The U.S. Department of Justice (DOJ) has officially indicted 12 individuals linked to a decade-long, state-sponsored hacking campaign. The group is accused of infiltrating over 100 American organizations, including the U.S. Treasury, as part of a sophisticated “hacker-for-hire” ecosystem operating out of China.
State-Sponsored Espionage and Financial Gain
Senior DOJ officials confirmed that the indicted individuals, ranging from private contractors to Chinese law enforcement officers, targeted entities globally. The primary motives behind these intrusions included the suppression of free speech, the targeting of religious groups, and large-scale financial extortion.
Among those charged, Yin Kecheng and Zhou Shuai are identified as key figures associated with the state-backed group APT27, also known as Silk Typhoon. Prosecutors allege the pair conducted “multi-year, for-profit” operations since 2013, stealing sensitive data to sell to third parties, including entities with ties to the Chinese government.

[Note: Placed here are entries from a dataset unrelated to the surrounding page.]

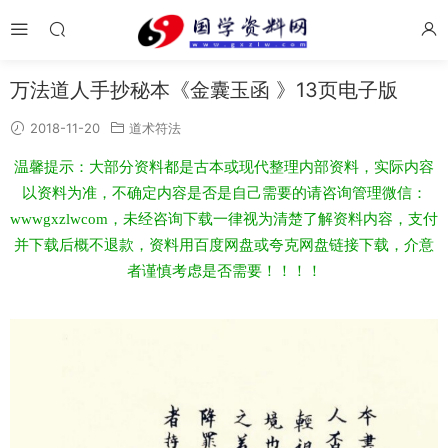
万法道人手抄秘本《金囊玉函 》13页电子版
2018-11-20
道术符法
温馨提示：大部分资料都是古本或现代整理内部资料，实际内容
以资料为准，不确定内容是否是自己需要的请咨询管理微信：
wwwgxzlwcom，未经咨询下载一律视为清楚了解资料内容，支付
并下载后概不退款，资料用百度网盘或夸克网盘链接下载，介意
者谨慎考虑是否需要！！！！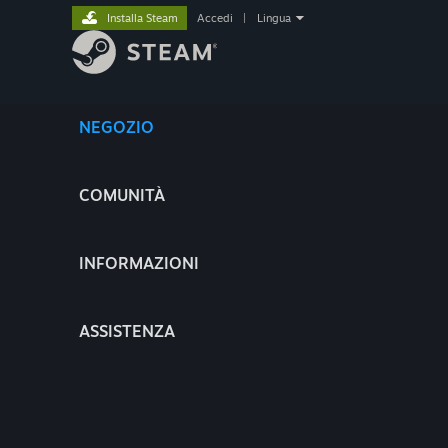
Installa Steam
Accedi
|
Lingua
NEGOZIO
COMUNITÀ
INFORMAZIONI
ASSISTENZA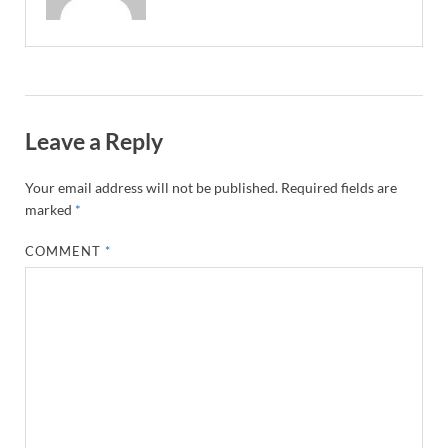
Leave a Reply
Your email address will not be published.
Required fields are
marked
*
COMMENT
*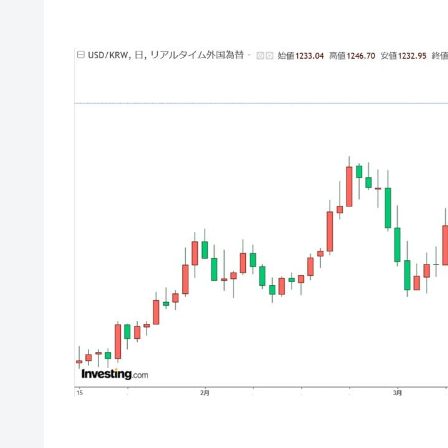
韓国で猛暑。南東部では干ばつ
『Money1』
韓国型イージス搭載の次世代駆逐艦「KD
『Money1』
【対日本円】ウォン安が急進！ 日米
『Money1』
韓国政府『BYD』車への補助金を全廃 
『Money1』
1.9倍！
在韓米国大使スティールが着韓！⇒ 
『Money1』
ドを掲げる「在韓反米勢力」
韓国政府「2035年までに18.4GW規
『Money1』
JPモルガン「韓国レバレッジETFの
『Money1』
韓国『国民年金公団』株価暴落で200
『Money1』
韓国政府「ニセＫ-ブランドを通報しよ
『Money1』
韓国「橋が落ちました」⇒ 耐久性「な
『Money1』
韓国鉄鋼最大手『POSCO』ズブズブ沈
『Money1』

Exploiting Critical Infrastructure
The hackers gained unauthorized access by weaponizing vulnerabilities in essential enterprise software. According to newly released research from Microsoft, the group targeted flaws in:
- Microsoft Exchange
- Palo Alto Networks firewalls
- Citrix NetScaler appliances
- Ivanti Pulse Connect Secure appliances
While Ivanti stated they could not verify specific attribution regarding the attacks, the company confirmed that patches were deployed immediately following the discovery of the security flaws.
The I-Soon Connection and Treasury Breach
The investigation further implicates eight employees of I-Soon, a known Chinese hacking contractor. This group, which includes the company’s CEO and COO, allegedly generated tens of millions of dollars by conducting intrusions for Chinese security agencies and selling stolen data on their own initiative.
Yin Kecheng, who was previously sanctioned by the Treasury Department in February 2025, is directly linked to the massive December 2024 breach of the U.S. Treasury. The FBI has successfully seized the virtual private servers and infrastructure utilized by Yin to facilitate these intrusions.
Global Manhunt and Rewards
The targeted organizations span a wide range of sectors, including U.S. technology firms, defense contractors, healthcare systems, think tanks, and news organizations. The defendants remain at large, prompting the U.S. government to take aggressive action.
The U.S. Department of State’s Rewards for Justice program is offering up to $10 million for information leading to the capture of I-Soon employees. Additionally, a $2 million bounty has been placed on information resulting in the arrest and conviction of Yin and Zhou.